== TASK DETAILS ==
An exact copy of every record below is needed, with all pictures removed.

== DATA TO EXAMINE ==

■ ■ ■

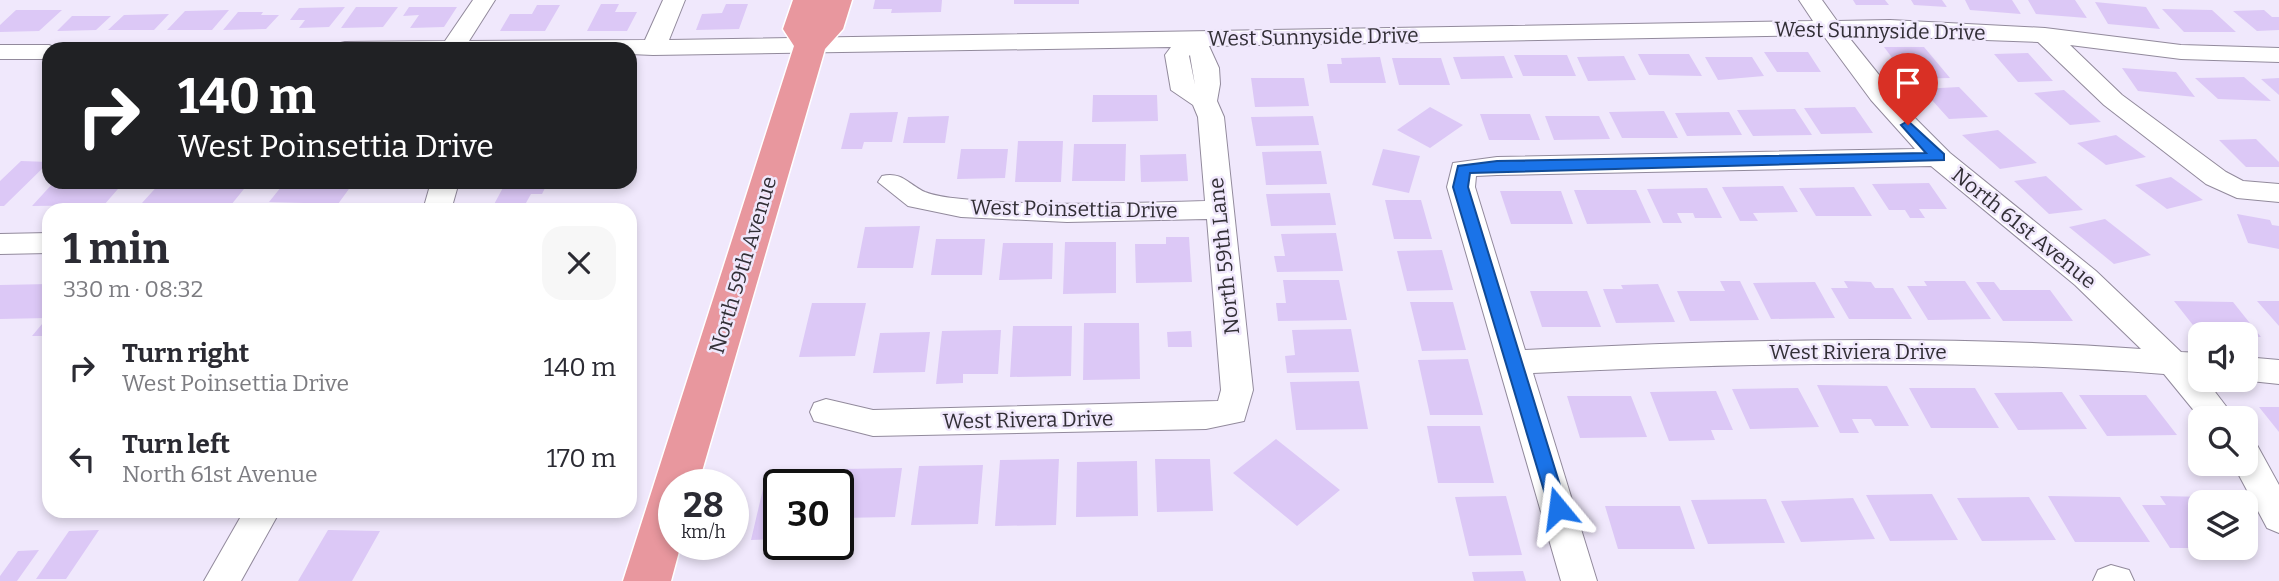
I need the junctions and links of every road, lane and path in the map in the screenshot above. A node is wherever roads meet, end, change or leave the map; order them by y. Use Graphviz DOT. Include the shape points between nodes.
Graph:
graph roads {
  1 [pos="484,0"];
  2 [pos="674,0"];
  3 [pos="808,0"];
  4 [pos="837,0"];
  5 [pos="1810,0"];
  6 [pos="1830,28"];
  7 [pos="2045,35"];
  8 [pos="1192,39"];
  9 [pos="456,42"];
  10 [pos="810,46"];
  11 [pos="637,48"];
  12 [pos="653,48"];
  13 [pos="0,52"];
  14 [pos="42,52"];
  15 [pos="2279,55"];
  16 [pos="1206,91"];
  17 [pos="1938,157"];
  18 [pos="892,182"];
  19 [pos="2279,193"];
  20 [pos="1220,210"];
  21 [pos="42,243"];
  22 [pos="0,244"];
  23 [pos="1515,362"];
  24 [pos="2185,364"];
  25 [pos="2258,370"];
  26 [pos="2279,372"];
  27 [pos="2211,406"];
  28 [pos="825,412"];
  29 [pos="1232,412"];
  30 [pos="681,469"];
  31 [pos="2256,476"];
  32 [pos="259,518"];
  33 [pos="2279,518"];
  34 [pos="658,545"];
  35 [pos="222,581"];
  36 [pos="647,581"];
  37 [pos="1579,581"];
  1 -- 9 [label="street"];
  2 -- 12 [label="street"];
  3 -- 10 [label="main road" via="798,29"];
  4 -- 10 [label="main road, North 59th Avenue" via="828,29"];
  5 -- 6 [label="street, North 61st Avenue"];
  6 -- 7 [label="street, West Sunnyside Drive"];
  6 -- 8 [label="street, West Sunnyside Drive"];
  6 -- 17 [label="street, North 61st Avenue" via="1878,93"];
  7 -- 15 [label="street, West Sunnyside Drive" via="2181,52"];
  7 -- 19 [label="street" via="2081,74 2216,178 2236,190"];
  8 -- 10 [label="street, West Sunnyside Drive"];
  8 -- 16 [label="street, North 59th Lane" via="1205,54"];
  8 -- 16 [label="street" via="1177,55 1181,81 1184,90"];
  10 -- 12 [label="street, West Sunnyside Drive"];
  10 -- 30 [label="main road, North 59th Avenue"];
  11 -- 12 [label="street, West Sunnyside Drive"];
  13 -- 14 [label="street"];
  16 -- 20 [label="street, North 59th Lane"];
  17 -- 23 [label="street" via="1463,169 1461,187"];
  17 -- 24 [label="street, North 61st Avenue"];
  18 -- 20 [label="street, West Poinsettia Drive" via="918,200 961,208 1067,213"];
  20 -- 29 [label="street, North 59th Lane" via="1237,390"];
  21 -- 22 [label="street"];
  23 -- 24 [label="street, West Riviera Drive" via="1925,350"];
  23 -- 37 [label="street"];
  24 -- 27 [label="street, North 61st Avenue"];
  25 -- 26 [label="street"];
  28 -- 29 [label="street, West Rivera Drive" via="873,423"];
  31 -- 33 [label="street"];
  32 -- 35 [label="street"];
  34 -- 36 [label="main road"];
}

■ ■ ■

== YOUR RESPONSE ==
I need the junctions and links of every road, lane and path in the map in the screenshot above. A node is wherever roads meet, end, change or leave the map; order them by y. Use Graphviz DOT. Include the shape points between nodes.
Graph:
graph roads {
  1 [pos="484,0"];
  2 [pos="674,0"];
  3 [pos="808,0"];
  4 [pos="837,0"];
  5 [pos="1810,0"];
  6 [pos="1830,28"];
  7 [pos="2045,35"];
  8 [pos="1192,39"];
  9 [pos="456,42"];
  10 [pos="810,46"];
  11 [pos="637,48"];
  12 [pos="653,48"];
  13 [pos="0,52"];
  14 [pos="42,52"];
  15 [pos="2279,55"];
  16 [pos="1206,91"];
  17 [pos="1938,157"];
  18 [pos="892,182"];
  19 [pos="2279,193"];
  20 [pos="1220,210"];
  21 [pos="42,243"];
  22 [pos="0,244"];
  23 [pos="1515,362"];
  24 [pos="2185,364"];
  25 [pos="2258,370"];
  26 [pos="2279,372"];
  27 [pos="2211,406"];
  28 [pos="825,412"];
  29 [pos="1232,412"];
  30 [pos="681,469"];
  31 [pos="2256,476"];
  32 [pos="259,518"];
  33 [pos="2279,518"];
  34 [pos="658,545"];
  35 [pos="222,581"];
  36 [pos="647,581"];
  37 [pos="1579,581"];
  1 -- 9 [label="street"];
  2 -- 12 [label="street"];
  3 -- 10 [label="main road" via="798,29"];
  4 -- 10 [label="main road, North 59th Avenue" via="828,29"];
  5 -- 6 [label="street, North 61st Avenue"];
  6 -- 7 [label="street, West Sunnyside Drive"];
  6 -- 8 [label="street, West Sunnyside Drive"];
  6 -- 17 [label="street, North 61st Avenue" via="1878,93"];
  7 -- 15 [label="street, West Sunnyside Drive" via="2181,52"];
  7 -- 19 [label="street" via="2081,74 2216,178 2236,190"];
  8 -- 10 [label="street, West Sunnyside Drive"];
  8 -- 16 [label="street, North 59th Lane" via="1205,54"];
  8 -- 16 [label="street" via="1177,55 1181,81 1184,90"];
  10 -- 12 [label="street, West Sunnyside Drive"];
  10 -- 30 [label="main road, North 59th Avenue"];
  11 -- 12 [label="street, West Sunnyside Drive"];
  13 -- 14 [label="street"];
  16 -- 20 [label="street, North 59th Lane"];
  17 -- 23 [label="street" via="1463,169 1461,187"];
  17 -- 24 [label="street, North 61st Avenue"];
  18 -- 20 [label="street, West Poinsettia Drive" via="918,200 961,208 1067,213"];
  20 -- 29 [label="street, North 59th Lane" via="1237,390"];
  21 -- 22 [label="street"];
  23 -- 24 [label="street, West Riviera Drive" via="1925,350"];
  23 -- 37 [label="street"];
  24 -- 27 [label="street, North 61st Avenue"];
  25 -- 26 [label="street"];
  28 -- 29 [label="street, West Rivera Drive" via="873,423"];
  31 -- 33 [label="street"];
  32 -- 35 [label="street"];
  34 -- 36 [label="main road"];
}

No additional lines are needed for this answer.